Este es el mayor interés de la película: mostrar cómo un sistema político y electoral determinado genera sus propias reglas, moldea las opciones disponibles y convierte la victoria en las elecciones en un objetivo en sí mismo. El bipartidismo dominante en la política norteamericana no deja espacio para los candidatos que realmente quieran cambiar el sistema. Un patriotismo de frases hechas y lugares comunes (una performance que con los años ha alcanzado alturas delirantes) sustituye cualquier verdadero debate de ideas, o incluso a las ideas mismas. La película muestra que muchas cosas han cambiado en la política norteamericana: algunas de las tácticas y estrategias utilizadas por los candidatos serían hoy impensables; pero también deja ver cuántos asuntos de debate siguen girando en torno a las mismas cuestiones sin llegar a confrontarlas directamente. A veces, los discursos (de encendido patriotismo y promesas vacías) suenan tan completamente contemporáneos que resultan hirientes, aunque las habilidades dialécticas de los candidatos parecen varios puntos por encima de algunos de sus imitadores contemporáneos.

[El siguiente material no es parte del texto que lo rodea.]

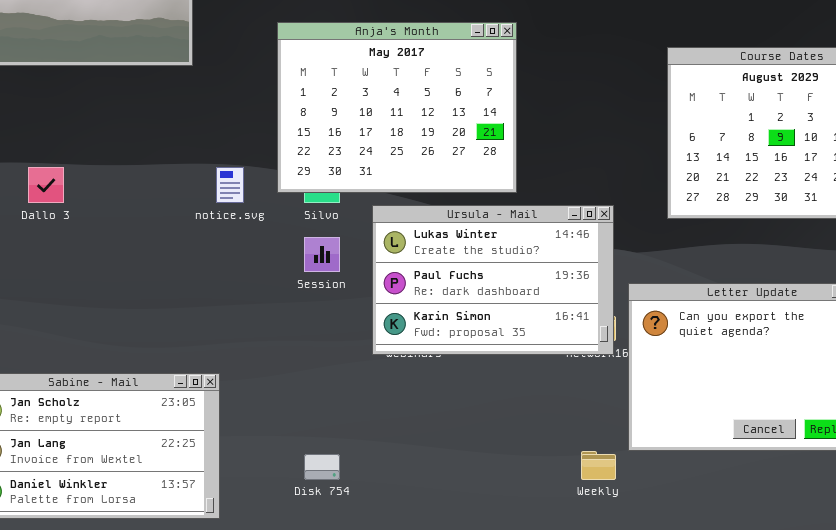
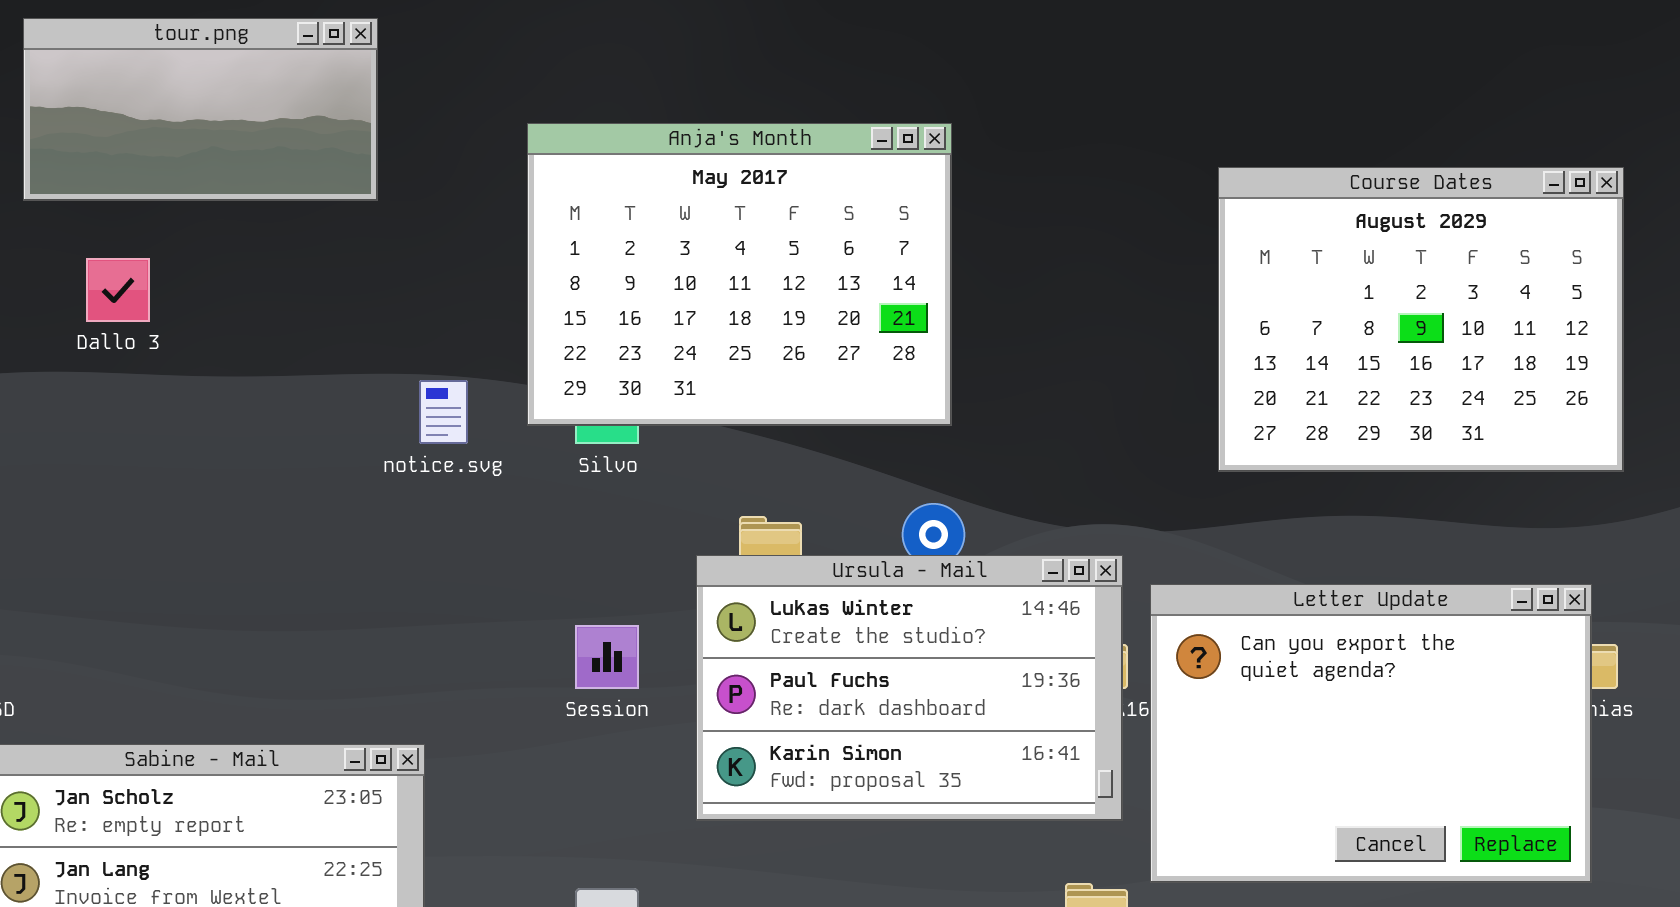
Dallo 3: [28,167,64,203] -> [86,258,150,322], moved
Ursula - Mail: [372,205,614,355] -> [696,555,1123,821], moved
Session: [304,237,340,272] -> [575,625,639,689], moved

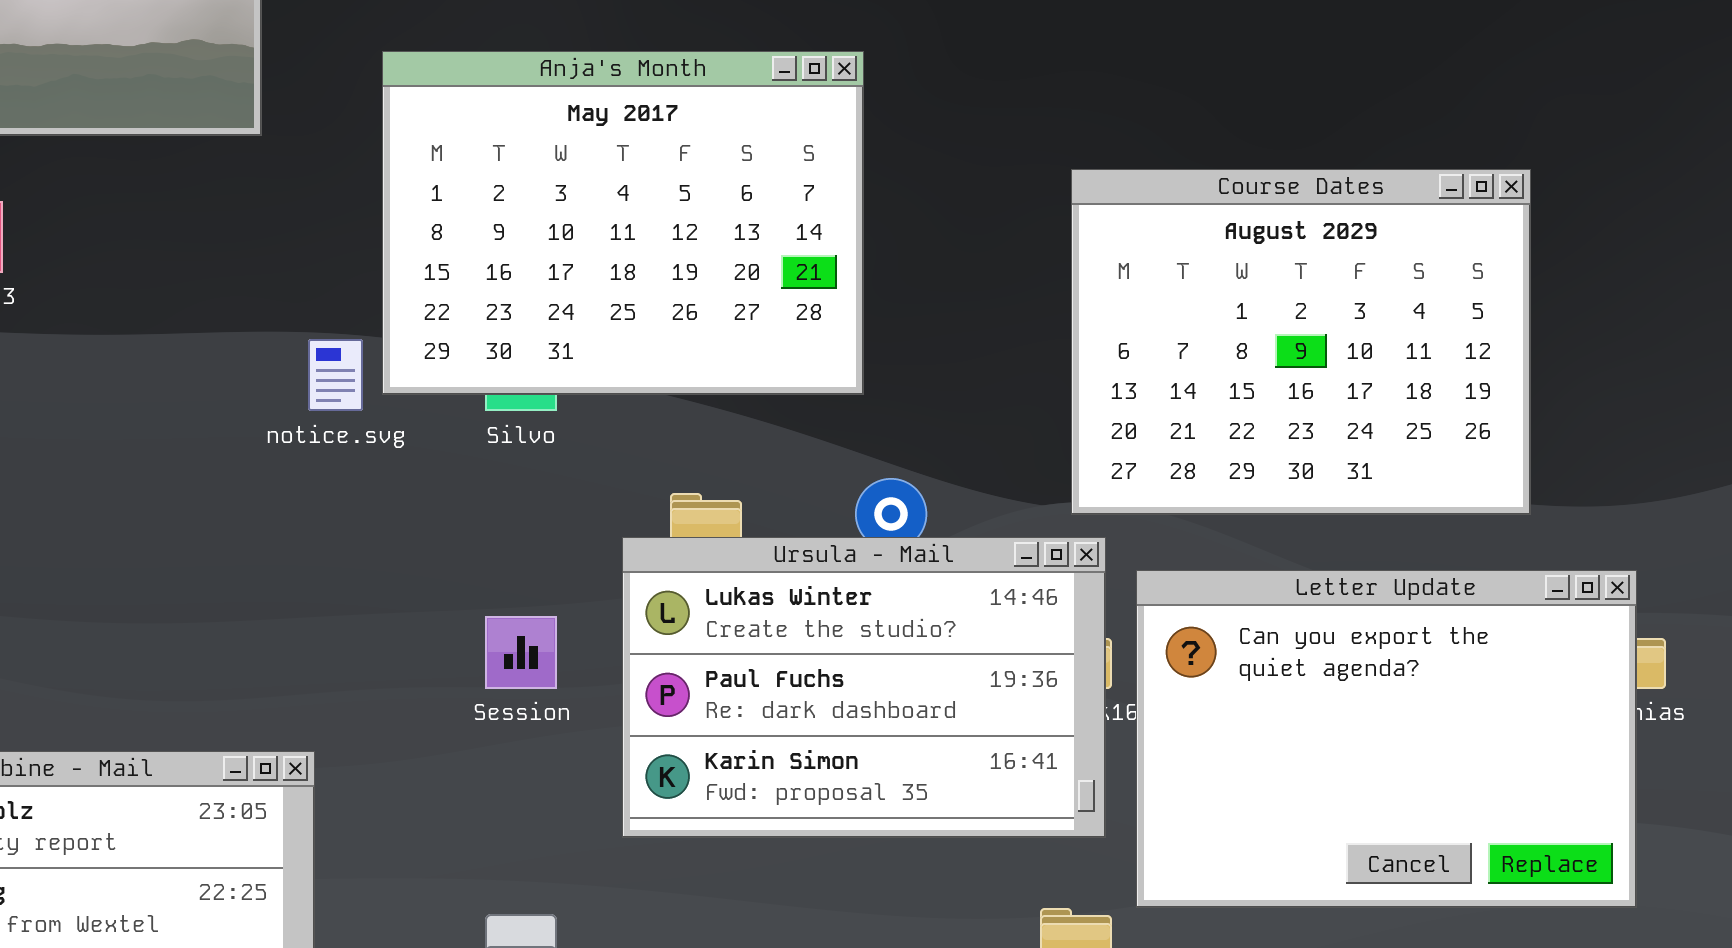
Anja's Month: [527,123,952,426] -> [382,51,864,395], moved
Course Dates: [1218,167,1624,472] -> [1071,169,1531,515], moved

Los personajes, en general, son vistos desde fuera, y las posibilidades de conocer realmente sus pensamientos son muy limitadas, en un estilo propio del cine de los años 70 que rompe con la tradición narrativa clásica. No hay ningún sincero monólogo en el que los personajes desvelen su verdad interior: solo vemos una sucesión de pequeñas derrotas y victorias y escenas unidas de forma mínima, en las que los discursos se vuelven cada vez más teatralizados y vacíos. La campaña del oponente, así como sus propias motivaciones, renuncias y engaños, es aún más opaca a nuestros ojos. El candidato republicano solo aparece como salido de uno de sus anuncios y siempre como un personaje de una pieza, sin que podamos siquiera intuir sus propias contradicciones y renuncias.

Redford aporta su carisma para sostener en pantalla a un personaje que se va desgastando a ojos vista y cuyas reacciones se vuelven cada vez menos transparentes. Boyle, magnífico como asesor despiadado, tampoco parece mostrar una motivación más allá de la victoria. En la primera escena (y es curioso que él es el primer personaje principal que aparece, y no el candidato titular) le vemos salir de una derrota electoral e inmediatamente lanzarse a la siguiente campaña, pero no parece inspirado por ningún ideal o principio mayor.

Ritchie y Larner aportan a la película sus propias experiencias reales en la política, impregnando toda la producción de una palpable amargura. El director participó en 1970 en la campaña del aspirante demócrata al Senado por California, John V. Tunney, quien logró derrotar al republicano George Murphy (actor reconvertido en político, a quien Ronald Reagan llegó a calificar como su «Juan el Bautista») por un estrecho margen. El guionista, además de su experiencia como periodista, aporta su conocimiento de la fracasada campaña presidencial de Eugene McCarthy en 1968, quien se convirtió en candidato demócrata tras el asesinato de Robert F. Kennedy.

El candidato
Warner Bros

La sombra de los Kennedy es ciertamente alargada en la película, aunque nunca se les nombre directamente, así como tampoco se menciona a Nixon (Republicano) ni a McGovern (Demócrata), quienes en el año de estreno de la película se disputaban la presidencia.

La última frase de la cinta plantea la gran pregunta tras cualquier elección, ganada o perdida: ¿Y ahora qué hacemos?. ¿Qué sucede con la política, con las promesas rotas o con las cumplidas cuando el teatro de las elecciones ha terminado?